Il presidente ha confermato che la Regione è attiva per garantire controlli costanti sulla struttura: «Noi andremo a testarli ogni 7 giorni»

TREVISO. Sul focolaio dell’ex Caserma Serena di Treviso-Casier il presidente regionale Luca Zaia è perentorio: nessuno deve uscire.

Zaia ha commentato la vicenda del cluster trevigiano, dove i migranti contagiati sono in tutto 131: «Stiamo ragionando col prefetto per capire se possiamo far qualcosa di più dal punto di vista giuridico per il cluster dell’ex Caserma Serena. Quella per me è “zona rossa”».

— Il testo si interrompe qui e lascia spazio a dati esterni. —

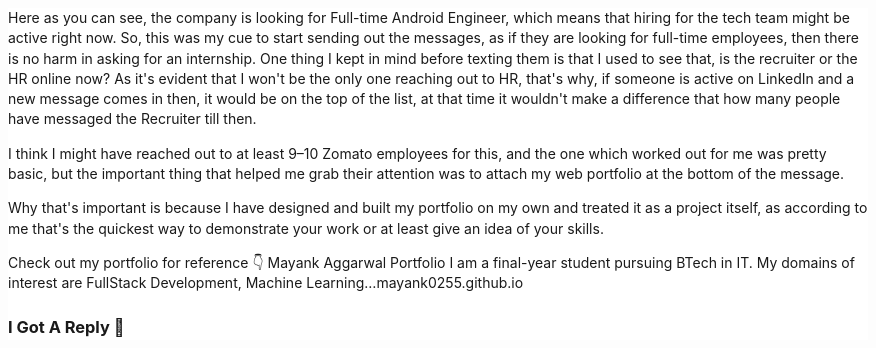 Here as you can see, the company is looking for Full-time Android Engineer, which means that hiring for the tech team might be active right now. So, this was my cue to start sending out the messages, as if they are looking for full-time employees, then there is no harm in asking for an internship. One thing I kept in mind before texting them is that I used to see that, is the recruiter or the HR online now? As it's evident that I won't be the only one reaching out to HR, that's why, if someone is active on LinkedIn and a new message comes in then, it would be on the top of the list, at that time it wouldn't make a difference that how many people have messaged the Recruiter till then.

I think I might have reached out to at least 9–10 Zomato employees for this, and the one which worked out for me was pretty basic, but the important thing that helped me grab their attention was to attach my web portfolio at the bottom of the message.

Why that's important is because I have designed and built my portfolio on my own and treated it as a project itself, as according to me that's the quickest way to demonstrate your work or at least give an idea of your skills.

Check out my portfolio for reference 👇
Mayank Aggarwal Portfolio
I am a final-year student pursuing BTech in IT. My domains of interest are FullStack Development, Machine Learning…mayank0255.github.io

### I Got A Reply 🎉
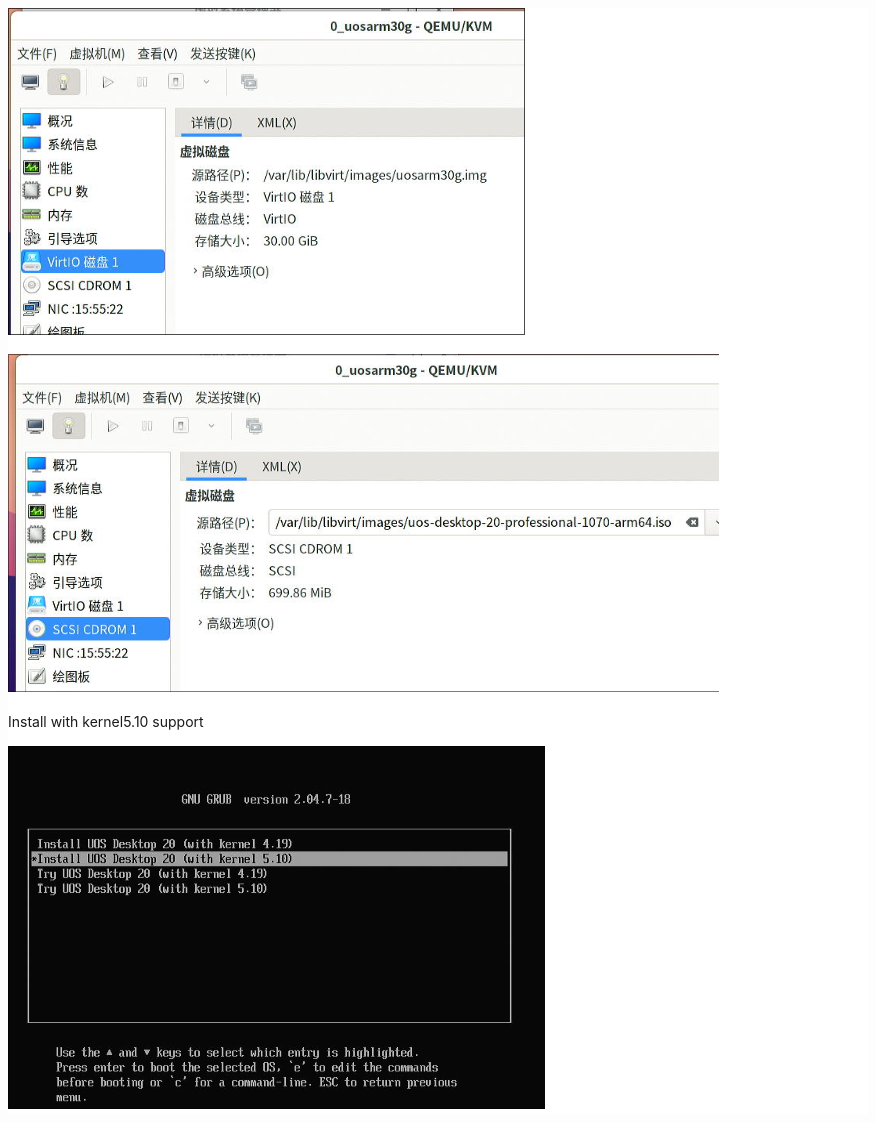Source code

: ![./images/20250227_141415_x.jpg](./images/20250227_141415_x.jpg)

![./images/20250227_141425_x.jpg](./images/20250227_141425_x.jpg)

Install with kernel5.10 support     

![./images/20250227_141625_x.jpg](./images/20250227_141625_x.jpg)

Ha aggiunto il presidente: «La legge prevede che il positivo ha il penale se esce, il negativo che è contatto stretto deve stare in quarantena: da quella caserma nessuno deve uscire. Ci devono essere positivi separati da negativi, ma in caserma. La gestione deve essere severa. Il piano di sanità pubblica è cosa seria. Non capisco il problema per queste 300 persone di farsi la quarantena dopo che 5 milioni di veneti si son fatti mesi di reclusione».

Zaia ha confermato che la Regione è attiva per garantire controlli costanti sulla struttura: «Noi andremo a testarli ogni 7 giorni. Potrebbe essere interessante anche dal punto di vista dello studio epidemiologico».

Per il presidente «resta sottinteso che strutture come l'ex Caserma Serena e altre che ha il Veneto devono essere dismesse. E' ormai certificato che questo sistema di ospitalità è  fallimentare: lo è socialmente, culturalmente, sanitariamente, economicamente».